Wednesday 13 May 2015

How Old is Old?


“I don’t believe it”, conjures up the image of the grumpy old Victor Meldrew as portrayed on TV by Richard Wilson - amusing, but sadly stereotypical of the intolerant characteristics attributed to older people. Then there is Dot Cotton, a devoutly Christian lady of the East End, who drinks sherry (“I don’t drink. Just a small one then”) and clings to her anachronistic hymns, quoting from the Authorised Version of the Bible. Dot embodies all that is popularly seen as the intransigent conservatism of the elderly and the irrelevance of the traditional Church of England. 



"Old age is forever stereotyped", writes Penelope Lively, quoting Simone de Beauvoir, who pointed out decades ago that we regarded old age as "something alien, a foreign species". For an actor to be asked to act an older person still seems to involve the parody of shuffling along with a walking frame or assuming signs of dementia. The media seem to do their level best to reinforce the age-old myths about aging people.

But what does it mean to be elderly in the 21st century? When do you become “old”? When I was younger, people who were 60 all seemed old to me, a legacy of the war partly, but now I’ve turned 60 too and I don’t feel old yet. I’m pretty fit and active physically and mentally. We are all very different and life-expectancy has increased, so the group labelled as “elderly” is now a very disparate group ranging from people in their 60s suffering illness or disabilities to extraordinary 90+ year olds who live a very active life.

Michelle Hanson wrote in The Guardian (06/10/13), “Some friends recently visited Paris, where they saw old people in restaurants with their families, drinking wine. Bliss! Here we offer tea dances and singalongs for a separate group of what seem to be rather simple-minded charity cases.”
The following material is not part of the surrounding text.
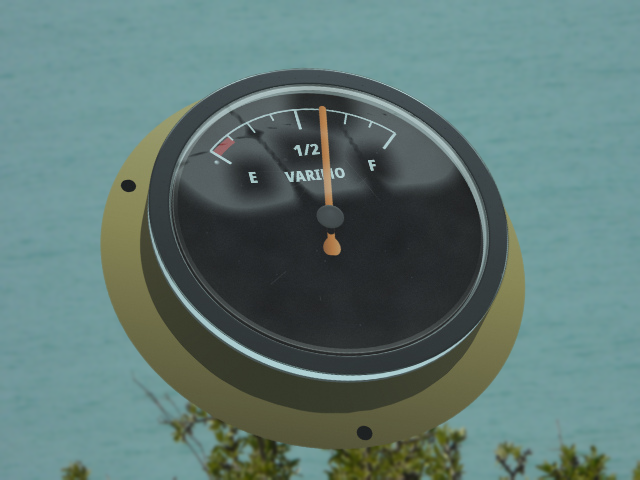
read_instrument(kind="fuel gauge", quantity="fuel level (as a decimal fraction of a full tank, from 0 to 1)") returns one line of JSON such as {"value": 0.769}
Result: {"value": 0.625}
How patronizing it is to expect us all to drop into the stereotype! I don’t wear beige and happily wear purple (see Jenny Joseph “When I am old”). The rock ‘n’ roll culture has now matured and some musicians are still rocking past seventy.
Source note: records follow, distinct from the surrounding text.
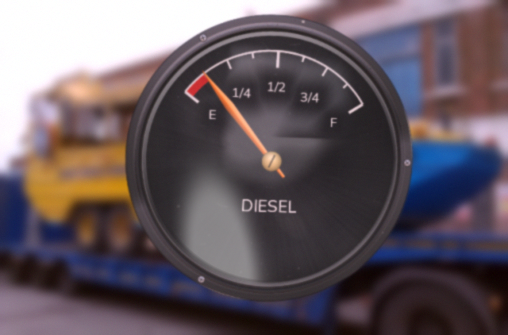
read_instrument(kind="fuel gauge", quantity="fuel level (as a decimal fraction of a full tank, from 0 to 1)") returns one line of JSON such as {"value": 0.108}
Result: {"value": 0.125}
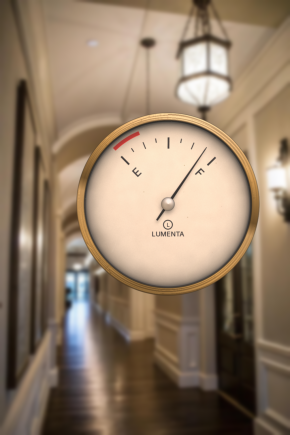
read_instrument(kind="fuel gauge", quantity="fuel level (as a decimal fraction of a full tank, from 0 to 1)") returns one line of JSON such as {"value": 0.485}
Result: {"value": 0.875}
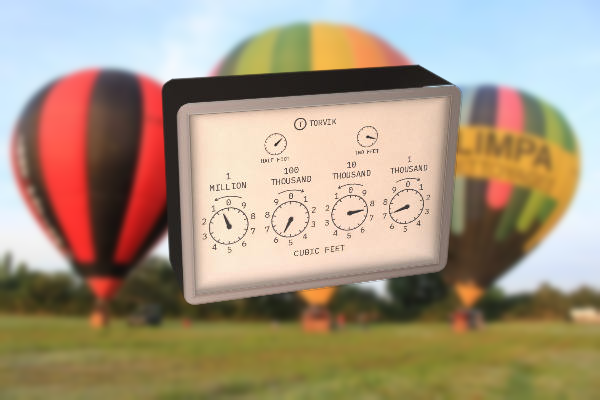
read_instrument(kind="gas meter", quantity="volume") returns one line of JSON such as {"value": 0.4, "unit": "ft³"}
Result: {"value": 57700, "unit": "ft³"}
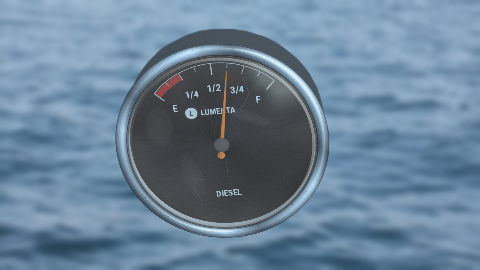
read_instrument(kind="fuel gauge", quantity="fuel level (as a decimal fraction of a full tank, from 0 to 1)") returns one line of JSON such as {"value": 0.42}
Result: {"value": 0.625}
Older people are as varied in their abilities and desires as any other group, perhaps even more varied. We may easily make assumptions about what “they” might like based on our own or historic images that have been blown away in recent times with health care, longer life and more exciting opportunities. As Christians we must not perpetrate the myth that beyond a certain age everybody homogenises into a grey mass, but love and serve each person as they are and as God does.  


What is important is to get to know the older people already around us that we don’t know so well, those who have chosen not to “join in” or who seem stand-offish, those reaching the retirement age who move in, but don’t seem to want to “get involved”. Maybe they are not like us cultural, psychologically or socially. How have the needs of this group (if it is a group) changed as the years have gone by? Maybe some don’t want or need the coffee mornings, bingo and sing-along tea parties that churches and villages offer now. I for one don’t. What new things ought we to consider organising in our communities that are really relevant in the 21st century for the active and spirited group formerly known as “the elderly”? Any ideas?